CMB raises the squeeze-out threshold
11 January 2014
The new piece of legislation seems like an effort from the CMB to respond to criticism by the investors on squeeze-out prices. The CMB also seems willing to prevent more entities getting delisted by squeeze-out in an effort to preserve the Borsa Istanbul A.Ş.’s (BIST) value, ahead of its anticipated public offering. Since July 2014, squeeze-out procedures have been initiated for at least four entities listed on the BIST (e.g. PTOFS, TEBNK, ALNTF, MUTLU).
The most important change is the gradual increase in the required shareholding for triggering the squeeze-out right for controlling shareholders and the sell-out right for minority shareholders; 95% until the end of 2014, 97% until the end of 2017 and 98% from 1 January 2018 and onwards. Note that the lowest possible threshold of 95% may no longer be enjoyed as of 1 January 2015.
However, the 95% ownership threshold remains applicable for the delisting via tender offer process regulated under the CMB’s material transactions legislation. The CMB should be expected to align that legislation with the new thresholds in the coming months.
Highlights from the Communiqué
Squeeze-out & Sell-out rights: Triggered simultaneously, exercised consecutively
Once the shareholding threshold is reached, both squeeze-out right and sell-out rights become exercisable by the controlling shareholder and the minority shareholders, respectively. However, for squeeze-out, the controlling shareholder shall first wait a three months’ period, during which minority shareholders may exercise their sell-out rights. At the end of this period, controlling shareholder can exercise its squeeze-out right for any remaining shares of the minority shareholders.
Mandatory valuation report
The Communiqué sets out that upon receiving the sell-out request of a minority shareholder, the listed entity shall have a valuation report prepared to determine the price of its shares. Such report shall be prepared within one month of the first sell-out request received by the listed entity.
Prices differ for squeeze-out and sell-out**
Previously the squeeze-out and the sell-out prices were subject to the same formula for listed entities: the 30-day weighted average of the stock price, such 30-days ending on the day preceding the date, on which the disclosure of triggering the shareholding threshold was made by the controlling shareholder (Triggering Date).
Now, the Squeeze-out Communiqué keeps the above formula for squeeze-out prices of listed entities but introduces a different price formula for sell-out rights.
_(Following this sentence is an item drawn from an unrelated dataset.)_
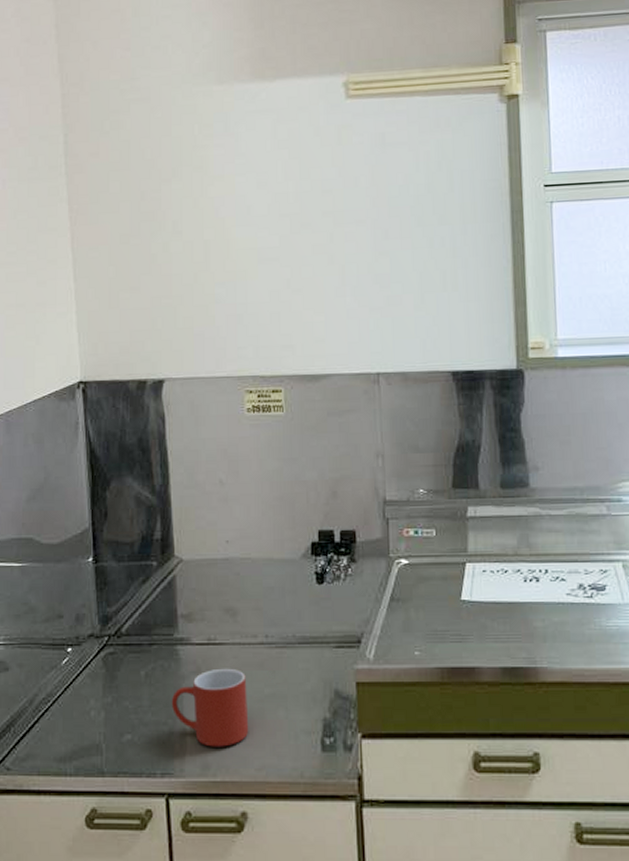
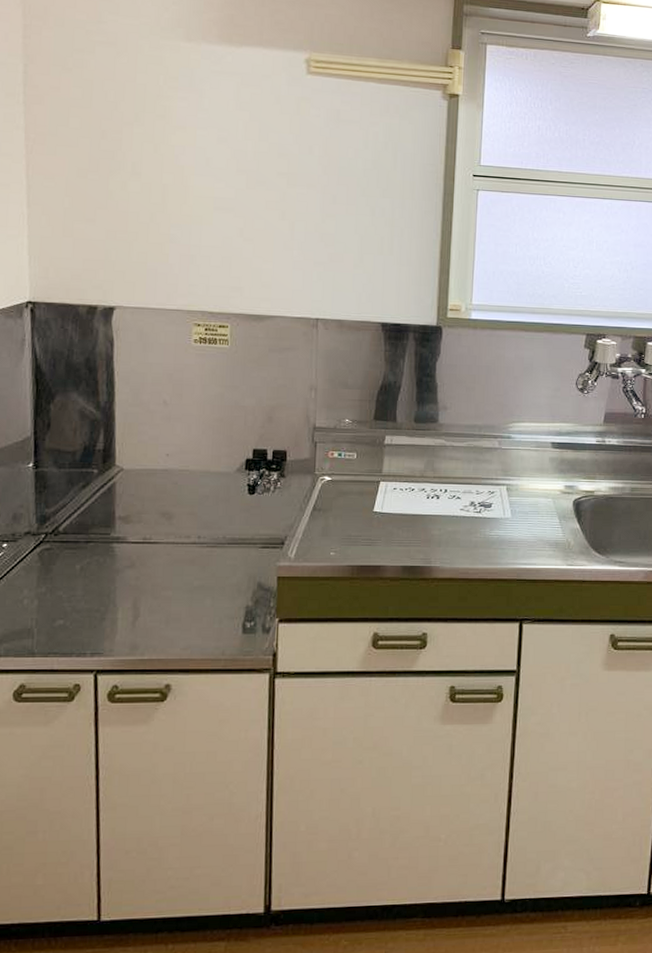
mug: present [171,668,249,747] -> none [104,563,178,630]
Accordingly, the sell-out price shall be the higher of:
(i) the price determined under the mandatory valuation report;
(ii) the price applied for a mandatory tender offer which was conducted within the one year period preceding the Triggering Date;
(iii) the squeeze-out price;
(iv) the six months’ weighted average of the stock price, such six months ending on the Triggering Date;
(v) the one year weighted average of the stock price, such one year ending on the Triggering Date; and,
(vi) the five years’ weighted average of the stock price, such five years ending on the Triggering Date.
** For unlisted public entities the sell-out price shall be the higher of (i) the price determined under the mandatory valuation report; and (ii) the price applied for a mandatory tender offer which was conducted within the one year period preceding the Triggering Date. The squeeze out fee shall be determined under the mandatory valuation report.
What does it mean?
For minority shareholders: The new Squeeze-out Communiqué will serve to protect the interests of the minority shareholders. There is a possibility that the sell-out price may turn out higher than the squeeze-out price. In order to kick-off the sell-out price determination, a minority shareholder is required to exercise its sell-out right.
For listed entities & controlling shareholders: The increased threshold may well prove to be an obstacle for entities, which are considering delisting from the BIST. Further, it may have a negative impact on potential IPOs, since the way out of the capital markets and the BIST seems to have narrowed down.